Page extract

# Shipping



## Glen48 (Jul 6, 2012)

Hello
Looking at shipping some items from Australia to the Philippines...wondering if any one has costs on shipping and what would sell over there.. think Women wear accessories etc
Any ideas would be nice
Thanks


----------



## Tukaram (Dec 18, 2014)

If you are not in a hurry the balikbayan box is a great option. Flat rate per box. Price depends on size, not weight. Only problem is it is shipped on a slow boat. Not sure from Australia but my last one from Texas took 8 weeks.


----------



## DadiangasTexan (Dec 5, 2015)

I've had boxes take 45 days up 70 days when weather has been bad coming from the US and from the middle east. It's CHEAP though. Have had good luck with LBC, Makati Express and Pinoy Kargo Plus.


----------



## M.C.A. (Feb 24, 2013)

The costs of shipping aren't that cheap for such a small box, but there's no weight restrictions that I'm aware of but you'll need to really tape and tie that box good.

I don't see shipping Balikbyan boxes here as a good way of making money, especially clothes, you can find Western clothes at the Yuki-Yuki spots from 5 peso's on up. And if these boxes are loaded with the same items such as several appliances and electronic gadgets they'll hold the box and have you travel to Manila to pick it up and pay the customs fee's.

Main reason to send balikbayan boxes is to bring things you can't find here or items we just can't live without or need badly.


----------



## Tukaram (Dec 18, 2014)

When I was first moving over here I shipped 11 BB boxes. My Forex shipper asked me how many 32" TVs I was shipping. I was confused... told him none. He said if the Filipinos are shipping half a dozen boxes they will include 3 or 4 TVs to sell and pay for all their shipping cost... I have not tried that yet ha ha

Apparently TVs sell?


----------



## Glen48 (Jul 6, 2012)

mcalleyboy said:


> The costs of shipping aren't that cheap for such a small box, but there's no weight restrictions that I'm aware of but you'll need to really tape and tie that box good.
> 
> I don't see shipping Balikbyan boxes here as a good way of making money, especially clothes, you can find Western clothes at the Yuki-Yuki spots from 5 peso's on up. And if these boxes are loaded with the same items such as several appliances and electronic gadgets they'll hold the box and have you travel to Manila to pick it up and pay the customs fee's.
> 
> Main reason to send balikbayan boxes is to bring things you can't find here or items we just can't live without or need badly.


OK I have a g/friend there and looking at sending her things to sell to try and make an income... so any idea how much per KG to send From Oz
?


----------



## Gary D (Oct 28, 2013)

Glen48 said:


> OK I have a g/friend there and looking at sending her things to sell to try and make an income... so any idea how much per KG to send From Oz
> ?


bb boxes are by volume not kg. Just give her the money and cut out all the hassle.


----------



## M.C.A. (Feb 24, 2013)

*Business*



Glen48 said:


> OK I have a g/friend there and looking at sending her things to sell to try and make an income... so any idea how much per KG to send From Oz
> ?

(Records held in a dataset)
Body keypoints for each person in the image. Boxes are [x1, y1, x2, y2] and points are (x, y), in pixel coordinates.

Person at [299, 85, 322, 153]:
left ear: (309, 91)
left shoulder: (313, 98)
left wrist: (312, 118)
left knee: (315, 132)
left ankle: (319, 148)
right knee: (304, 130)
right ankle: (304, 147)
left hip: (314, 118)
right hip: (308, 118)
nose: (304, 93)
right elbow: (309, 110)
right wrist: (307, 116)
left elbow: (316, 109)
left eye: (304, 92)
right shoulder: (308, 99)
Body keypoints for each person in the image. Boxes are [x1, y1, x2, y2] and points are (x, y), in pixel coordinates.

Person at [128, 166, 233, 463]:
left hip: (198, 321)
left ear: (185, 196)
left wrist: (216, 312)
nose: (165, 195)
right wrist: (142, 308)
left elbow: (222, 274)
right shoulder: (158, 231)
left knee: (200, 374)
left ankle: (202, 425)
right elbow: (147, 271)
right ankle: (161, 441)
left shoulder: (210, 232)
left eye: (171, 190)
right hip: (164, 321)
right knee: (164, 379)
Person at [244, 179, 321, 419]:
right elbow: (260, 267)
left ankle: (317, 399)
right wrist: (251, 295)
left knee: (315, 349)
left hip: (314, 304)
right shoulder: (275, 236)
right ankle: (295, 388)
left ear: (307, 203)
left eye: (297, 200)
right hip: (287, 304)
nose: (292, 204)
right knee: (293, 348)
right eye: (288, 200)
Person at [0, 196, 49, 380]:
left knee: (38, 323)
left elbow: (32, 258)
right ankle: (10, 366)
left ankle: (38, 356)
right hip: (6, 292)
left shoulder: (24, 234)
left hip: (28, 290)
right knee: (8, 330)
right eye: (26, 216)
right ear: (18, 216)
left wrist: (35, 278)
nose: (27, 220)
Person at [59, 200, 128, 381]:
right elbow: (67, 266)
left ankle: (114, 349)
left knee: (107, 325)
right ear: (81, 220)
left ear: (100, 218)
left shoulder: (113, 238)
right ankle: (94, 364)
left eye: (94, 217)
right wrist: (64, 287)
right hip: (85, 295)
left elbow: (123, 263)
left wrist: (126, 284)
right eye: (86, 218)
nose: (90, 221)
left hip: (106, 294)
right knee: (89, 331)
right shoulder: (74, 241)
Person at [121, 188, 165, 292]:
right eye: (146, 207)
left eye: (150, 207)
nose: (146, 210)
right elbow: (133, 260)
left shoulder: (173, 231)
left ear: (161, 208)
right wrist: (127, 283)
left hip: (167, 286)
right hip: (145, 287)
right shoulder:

* * *

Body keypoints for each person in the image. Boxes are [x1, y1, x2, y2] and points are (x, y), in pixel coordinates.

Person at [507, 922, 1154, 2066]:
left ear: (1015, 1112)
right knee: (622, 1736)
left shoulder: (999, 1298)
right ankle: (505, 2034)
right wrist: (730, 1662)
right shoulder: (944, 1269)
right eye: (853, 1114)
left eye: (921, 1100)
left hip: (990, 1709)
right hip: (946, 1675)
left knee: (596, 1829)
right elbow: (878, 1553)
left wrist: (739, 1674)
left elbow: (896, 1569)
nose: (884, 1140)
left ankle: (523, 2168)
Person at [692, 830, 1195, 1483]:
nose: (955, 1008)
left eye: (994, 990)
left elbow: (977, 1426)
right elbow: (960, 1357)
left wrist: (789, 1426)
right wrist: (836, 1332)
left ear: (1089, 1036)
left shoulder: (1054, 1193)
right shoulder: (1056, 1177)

Apply what you read
- a) From the forum thread on shipping to the Philippines, translate this sentence into Spanish: "Price depends on size, not weight."
- b) Carry on the forum thread on shipping to the Philippines from the point where it stops.

Written answers
- a) El precio depende del tamaño, no del peso.

- b)
I'm with Gary, just send her the extra money and let her figure out a business, she could buy clothes from a market and then sell local but most of the citizens here have no money, they won't pay much extra for clothing, food or anything.

Glen does your girl friend have any other idea's for making money, shipping things here would be a total waste of your time and efforts and the costs are very high. There was a time where many items were hard to find but that's not the case anymore with clothes or food items, the food items are much higher but if shipped in a Balikbyan Box? Ooff... these items would be much cheaper if purchased here.

I'm sure there's a need for some sort of business in her area but if she lives in and around Manila that's a tough spot to make it in, if the girl friend lives out in the provincial area's, she probably could make money selling certain items because of a lack of stores but is she up to sitting all day in a hot spot.

20 years ago plus we would come here on vacation and at the time an extra box on the airliner from Guam was only $40, so we would fill up the box full of fruit of loom white T-Shirts they sold well but we barely made much of a profit for all of our efforts, so to ship a box of brand new items... what a waste of time, effort and money the profits would be depressing.

Only thing that makes money in our area is gambling, those that go around and take the number game, pick two numbers or even my pool table makes money, BBQ stands if in the right area, location is everything.


----------



## Tukaram (Dec 18, 2014)

Yes, BB boxes are by size, not weight. You can cram in as mush stuff as you can. But... they are slow, so if you need things on a regular schedule they are not great. To get set up in a business they would probably be ok. Does it matter how fast the first shipment gets to her? 

My wife is talking about starting up a business but will just do trips to Manila to get stuff to sell. (seems like too much work for to little profit to me ha ha). 

A couple years ago we were in Manila for christmas and she bought 3 dozen pair of shoes for p1,800 (p50/pair). She sold them for p125 so after 3 months of selling them she got p2,700 profit... hardly worth it - but she was happy...

I was wondering about make-up from the US (or Aus). Not sure what they would pay for it here, but quality make-up is a lot cheaper in the US.


----------



## M.C.A. (Feb 24, 2013)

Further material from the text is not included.